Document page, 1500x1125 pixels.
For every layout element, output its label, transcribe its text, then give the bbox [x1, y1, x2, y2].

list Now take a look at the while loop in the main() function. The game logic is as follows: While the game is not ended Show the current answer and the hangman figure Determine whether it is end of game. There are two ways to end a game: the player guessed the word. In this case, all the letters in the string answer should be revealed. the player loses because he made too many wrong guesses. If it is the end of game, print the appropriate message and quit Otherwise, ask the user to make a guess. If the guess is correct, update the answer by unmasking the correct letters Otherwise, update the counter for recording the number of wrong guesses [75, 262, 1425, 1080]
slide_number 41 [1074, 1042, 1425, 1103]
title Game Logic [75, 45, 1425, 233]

* * *

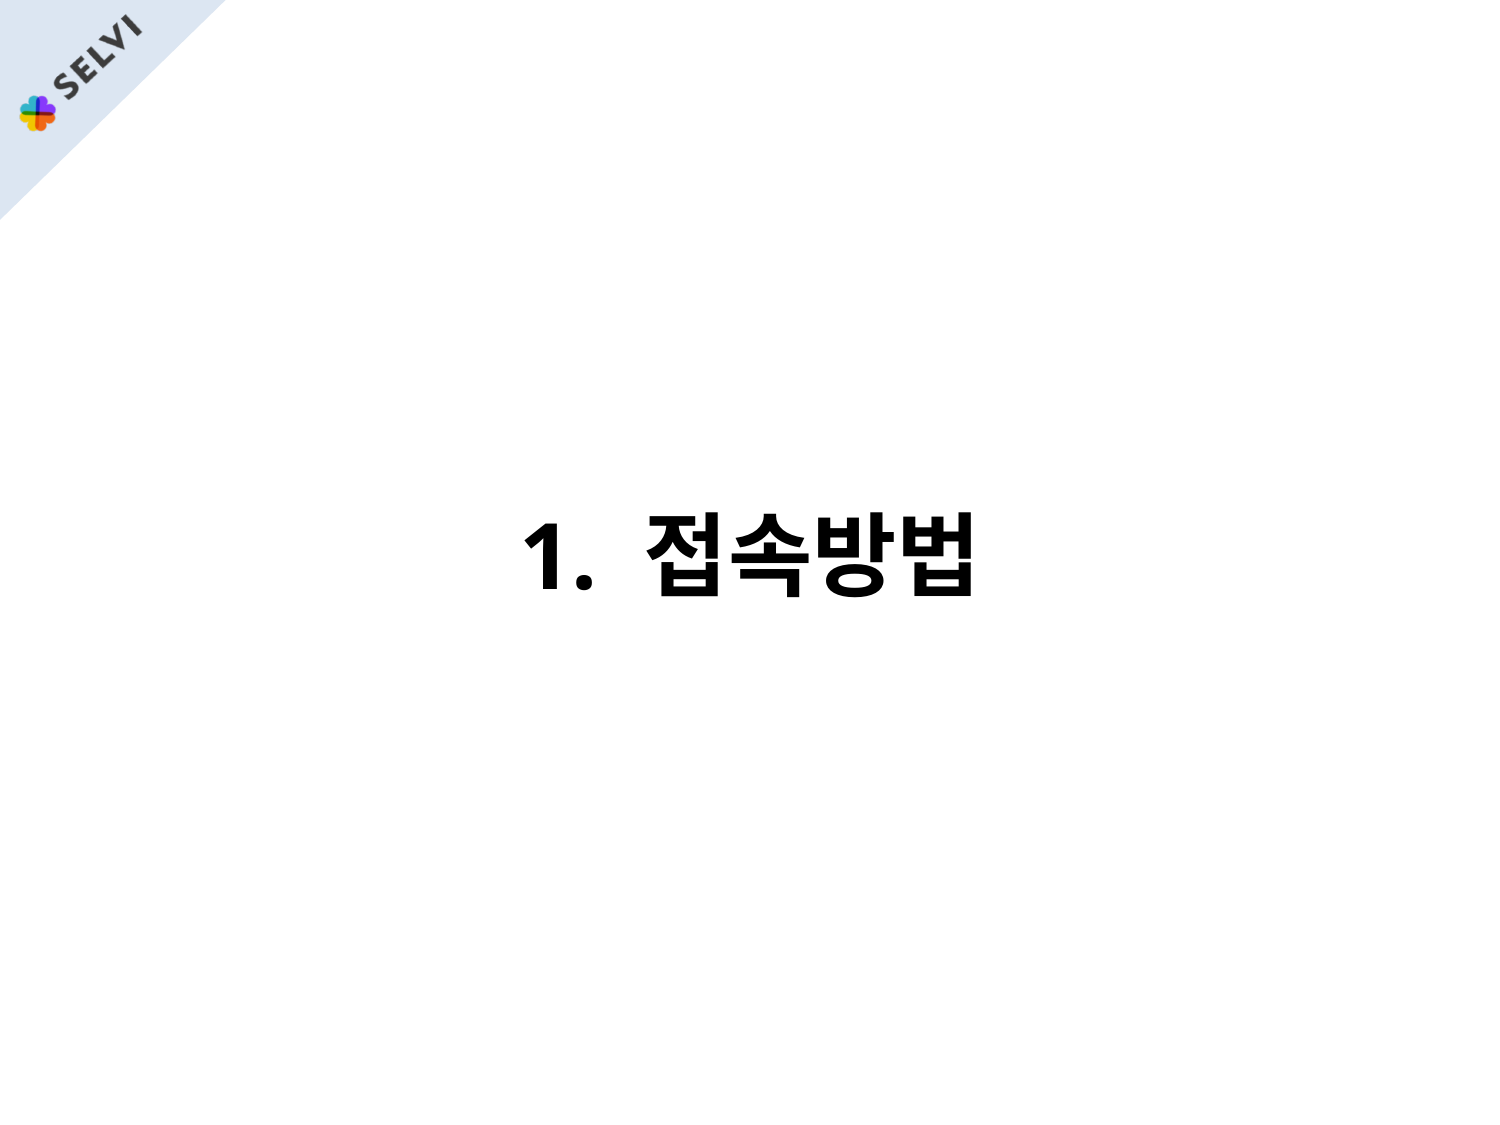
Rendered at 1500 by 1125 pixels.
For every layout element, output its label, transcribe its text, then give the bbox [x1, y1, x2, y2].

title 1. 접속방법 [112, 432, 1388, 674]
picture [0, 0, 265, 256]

---

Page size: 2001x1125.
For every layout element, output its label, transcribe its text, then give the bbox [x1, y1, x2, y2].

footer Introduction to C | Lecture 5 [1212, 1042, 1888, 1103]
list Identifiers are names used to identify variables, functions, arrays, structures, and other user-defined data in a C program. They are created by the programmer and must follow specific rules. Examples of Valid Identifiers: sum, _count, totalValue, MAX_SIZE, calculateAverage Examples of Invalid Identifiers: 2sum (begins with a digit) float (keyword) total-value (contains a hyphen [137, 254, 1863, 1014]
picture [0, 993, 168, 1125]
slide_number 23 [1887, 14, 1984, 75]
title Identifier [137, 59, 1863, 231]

● Work order:
Filter the listing so that only lines holding the word "pixels" remain, and copy those lines.

● Exercise answer:
Document page, 1500x1125 pixels.
Rendered at 1500 by 1125 pixels.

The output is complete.